One point of note is that Barnes J quoted at length from Kane J’s Travoprost 2014 FC 699 decision, which he described as “a very similar situation” in which Kane J applied “classic obviousness principles” in concluding that the patent was invalid. I do not read the Travoprost decision in the same way as Barnes J. As discussed here, as I read it, Kane J’s analysis turned on her construction of the inventive concept. That is, the central question was not whether the species actually had special and unexpected properties, but whether the inventive concept, properly construed, included those properties. I considered Kane J’s analysis on this point to illustrate how a focus on the inventive concept can lead to an erroneous analysis. I do hope that I have misinterpreted her decision, and that Barnes J is right to say that it applied classic obviousness principles in the same way as did Barnes J himself.

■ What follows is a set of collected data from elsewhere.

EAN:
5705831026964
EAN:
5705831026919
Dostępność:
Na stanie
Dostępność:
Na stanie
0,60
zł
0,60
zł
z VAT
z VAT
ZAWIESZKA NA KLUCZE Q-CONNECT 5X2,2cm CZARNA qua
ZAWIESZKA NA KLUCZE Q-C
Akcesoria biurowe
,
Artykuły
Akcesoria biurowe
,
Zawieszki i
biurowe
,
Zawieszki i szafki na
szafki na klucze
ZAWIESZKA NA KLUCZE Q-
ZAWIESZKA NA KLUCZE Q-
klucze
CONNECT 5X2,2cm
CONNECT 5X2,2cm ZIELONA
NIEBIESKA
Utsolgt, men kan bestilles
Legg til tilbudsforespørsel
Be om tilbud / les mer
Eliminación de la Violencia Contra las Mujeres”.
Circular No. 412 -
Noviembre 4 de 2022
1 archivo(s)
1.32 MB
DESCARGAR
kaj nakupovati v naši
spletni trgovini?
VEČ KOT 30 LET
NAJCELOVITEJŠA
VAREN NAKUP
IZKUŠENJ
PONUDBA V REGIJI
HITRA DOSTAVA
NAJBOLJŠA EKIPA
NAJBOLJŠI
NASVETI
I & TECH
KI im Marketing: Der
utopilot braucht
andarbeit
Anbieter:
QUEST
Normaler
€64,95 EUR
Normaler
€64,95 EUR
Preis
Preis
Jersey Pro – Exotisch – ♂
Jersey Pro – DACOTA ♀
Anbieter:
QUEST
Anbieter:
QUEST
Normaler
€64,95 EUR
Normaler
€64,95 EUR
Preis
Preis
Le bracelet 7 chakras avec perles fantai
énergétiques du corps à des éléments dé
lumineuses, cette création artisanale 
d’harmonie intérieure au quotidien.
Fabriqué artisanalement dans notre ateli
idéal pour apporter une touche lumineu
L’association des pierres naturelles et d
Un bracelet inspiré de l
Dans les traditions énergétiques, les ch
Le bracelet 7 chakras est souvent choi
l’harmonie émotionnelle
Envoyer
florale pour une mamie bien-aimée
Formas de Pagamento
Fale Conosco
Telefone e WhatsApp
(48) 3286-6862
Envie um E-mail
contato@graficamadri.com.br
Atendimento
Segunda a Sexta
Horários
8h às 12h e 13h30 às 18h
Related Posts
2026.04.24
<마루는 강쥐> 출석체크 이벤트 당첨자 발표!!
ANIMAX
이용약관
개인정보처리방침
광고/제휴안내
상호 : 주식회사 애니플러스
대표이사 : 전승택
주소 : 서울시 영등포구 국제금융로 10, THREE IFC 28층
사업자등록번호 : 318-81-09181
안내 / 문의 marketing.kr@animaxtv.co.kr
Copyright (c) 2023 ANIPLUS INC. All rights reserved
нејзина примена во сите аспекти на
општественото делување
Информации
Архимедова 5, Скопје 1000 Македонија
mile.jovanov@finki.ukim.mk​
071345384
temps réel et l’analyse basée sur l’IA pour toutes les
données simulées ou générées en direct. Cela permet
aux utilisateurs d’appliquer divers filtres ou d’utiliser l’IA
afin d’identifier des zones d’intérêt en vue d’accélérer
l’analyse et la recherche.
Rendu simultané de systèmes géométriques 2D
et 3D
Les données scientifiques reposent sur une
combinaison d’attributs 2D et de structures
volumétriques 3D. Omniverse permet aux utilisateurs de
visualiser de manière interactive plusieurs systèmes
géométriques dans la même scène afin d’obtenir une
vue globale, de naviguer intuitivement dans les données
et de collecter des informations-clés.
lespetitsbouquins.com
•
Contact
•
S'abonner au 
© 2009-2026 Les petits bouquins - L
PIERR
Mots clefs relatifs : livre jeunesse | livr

Finally, while on the facts as found by Barnes J the identification of bortezomib was not sufficiently inventive to support a patent, we should recognize that the development of bortezomib was an important medical contribution. While the 904 application disclosed a genus of proteasome inhibitors, to actually treat cancer it is necessary to chose one and take it through clinical trials to regulatory approval. This case illustrates that patents alone may not provide a sufficient incentive in this respect. What if all of the members of the 904 genus are in fact equally effective? In that case it would be impossible to get a valid patent, and yet without a valid patent it would not be worthwhile to conduct the clinical trials necessary for marketing authorization. The facts of Bortezomib illustrate that a robust data protection regime is an essential complement to the patent system.